:: Exercise instructions ::
Render every line of text in the rows below as a Markdown table with two columns, No. and Line, numbering each line and leaving out blank ones.

- - - - - - -

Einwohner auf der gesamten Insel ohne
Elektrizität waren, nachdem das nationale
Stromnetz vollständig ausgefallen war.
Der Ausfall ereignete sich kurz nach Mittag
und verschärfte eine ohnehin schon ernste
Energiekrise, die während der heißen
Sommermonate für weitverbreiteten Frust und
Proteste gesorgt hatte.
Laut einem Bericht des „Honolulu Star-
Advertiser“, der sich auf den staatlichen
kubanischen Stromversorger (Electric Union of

- - - - - - -

:: Reply to the task ::
| No. | Line |
|---|---|
| 1 | Einwohner auf der gesamten Insel ohne |
| 2 | Elektrizität waren, nachdem das nationale |
| 3 | Stromnetz vollständig ausgefallen war. |
| 4 | Der Ausfall ereignete sich kurz nach Mittag |
| 5 | und verschärfte eine ohnehin schon ernste |
| 6 | Energiekrise, die während der heißen |
| 7 | Sommermonate für weitverbreiteten Frust und |
| 8 | Proteste gesorgt hatte. |
| 9 | Laut einem Bericht des „Honolulu Star- |
| 10 | Advertiser“, der sich auf den staatlichen |
| 11 | kubanischen Stromversorger (Electric Union of |